La comarca de La Rioja prosperó rápidamente a finales del siglo XIX debido a la plaga de filoxera que atacó a los viñedos de Europa principalmente a los de nuestros vecinos franceses donde la industria vitivinícola estaba muy desarrollada y que al sufrir la merma de sus cosechas decidieron comprar uva en España para poder confeccionar sus vinos y dar respuesta a la alta demanda de consumo que existía en Europa en aquella época. Las comarcas más beneficiadas por la compra de uva de los bodegueros franceses fueron La Rioja y Cataluña por su proximidad a la frontera.
El crecimiento de las exportaciones de uva al país vecino generó un desarrollo en estas zonas que aún estaban muy poco industrializadas construyendo una línea de ferrocarril exclusiva para este propósito y llegando a ser el municipio de Haro en La Rioja el primero de España en contar con luz eléctrica.
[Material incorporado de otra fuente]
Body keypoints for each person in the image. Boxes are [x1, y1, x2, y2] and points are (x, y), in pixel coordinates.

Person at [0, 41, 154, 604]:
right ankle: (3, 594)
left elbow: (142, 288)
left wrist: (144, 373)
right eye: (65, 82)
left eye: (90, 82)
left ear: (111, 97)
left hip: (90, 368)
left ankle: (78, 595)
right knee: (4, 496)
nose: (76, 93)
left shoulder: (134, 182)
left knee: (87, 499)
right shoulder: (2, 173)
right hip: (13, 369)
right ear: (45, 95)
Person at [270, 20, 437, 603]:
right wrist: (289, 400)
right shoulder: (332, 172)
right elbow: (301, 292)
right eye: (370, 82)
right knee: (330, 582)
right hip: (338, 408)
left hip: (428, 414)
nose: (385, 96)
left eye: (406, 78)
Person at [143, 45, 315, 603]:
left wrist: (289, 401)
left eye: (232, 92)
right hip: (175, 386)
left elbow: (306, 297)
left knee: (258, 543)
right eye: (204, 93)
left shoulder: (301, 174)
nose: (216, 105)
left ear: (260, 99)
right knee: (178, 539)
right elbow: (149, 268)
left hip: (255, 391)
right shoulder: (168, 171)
Entretanto, amparados por esta fértil industria, los pueblos de La Rioja alta prosperaron enormemente y una prueba de ello es el casco monumental de Briones. Cuenta con una gran iglesia de estilo barroco, una plaza mayor soportalada y un ayuntamiento instalado en una casa palacio del siglo XVIII con una fachada impresionante que además acoge exposiciones temporales muy interesantes. En una esquina de la plaza mayor también encontramos la antigua botica que es la casa más antigua que se conserva en Briones, y que estuvo en funcionamiento hasta los años 70 del siglo XX.
Paseando por el casco histórico de Briones admiraremos unas espléndidas casonas blasonadas como manda la tradición y aún, hoy en día, podemos comprar vino cosechero en muchas de ellas.
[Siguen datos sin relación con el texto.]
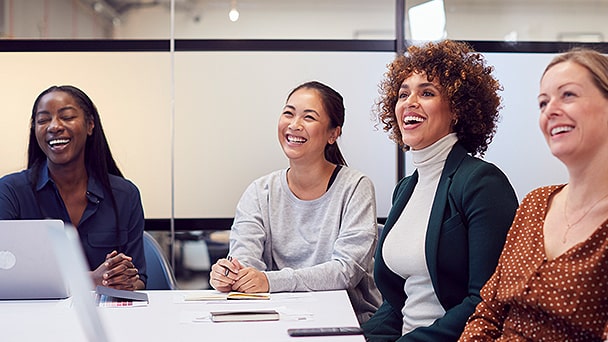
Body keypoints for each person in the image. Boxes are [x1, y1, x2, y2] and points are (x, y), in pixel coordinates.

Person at [361, 40, 519, 341]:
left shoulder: (482, 183)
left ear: (458, 109)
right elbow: (397, 305)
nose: (410, 102)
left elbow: (485, 301)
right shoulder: (406, 189)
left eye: (427, 92)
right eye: (403, 93)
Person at [459, 48, 608, 341]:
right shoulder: (535, 203)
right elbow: (488, 310)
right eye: (543, 102)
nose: (550, 110)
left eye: (568, 95)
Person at [208, 80, 381, 323]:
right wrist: (232, 274)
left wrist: (269, 281)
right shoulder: (260, 191)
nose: (294, 124)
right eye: (288, 113)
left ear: (334, 133)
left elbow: (345, 271)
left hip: (346, 321)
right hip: (275, 318)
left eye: (308, 117)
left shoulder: (355, 187)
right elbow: (245, 258)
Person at [0, 85, 146, 291]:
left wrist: (123, 280)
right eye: (43, 120)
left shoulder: (125, 195)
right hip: (36, 316)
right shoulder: (11, 191)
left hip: (108, 317)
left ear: (90, 125)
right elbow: (5, 277)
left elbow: (139, 278)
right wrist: (92, 280)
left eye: (67, 117)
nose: (54, 126)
Desde el año 2004, la villa cuenta además con el Museo de la Cultura del Vino, Dinastía Vivanco a las afueras del pueblo. En él se recogen todas las tradiciones ligadas al vino tanto agrícolas, religiosas como sociales. Anexa al museo está la propia bodega Dinastía Vivanco. Ambos edificios, Museo y bodega son visitables pero no tienen el encanto de las bodegas tradicionales y familiares que se pueden encontrar en numerosas casas de La Rioja.
Por último, si me aceptáis una recomendación, no os marchéis de este bello lugar sin probar alguno de los guisos típicos de La Rioja como las patatas a la riojana o las carrilleras estofadas al vino tinto, que seguro no os dejarán indiferentes acompañadas, por supuesto, de un vino de Rioja si es posible elaborado en esta misma localidad que le dará un toque único y especial al menú. Nosotros comimos en Los Calaos de Briones, un restaurante emplazado en una bodega subterránea del siglo XVIII, que cuenta con una amplia carta de vinos y además es alojamiento rural al lado de la Plaza Mayor.
Por todo esto podemos decir que Briones es un pueblo "di vino".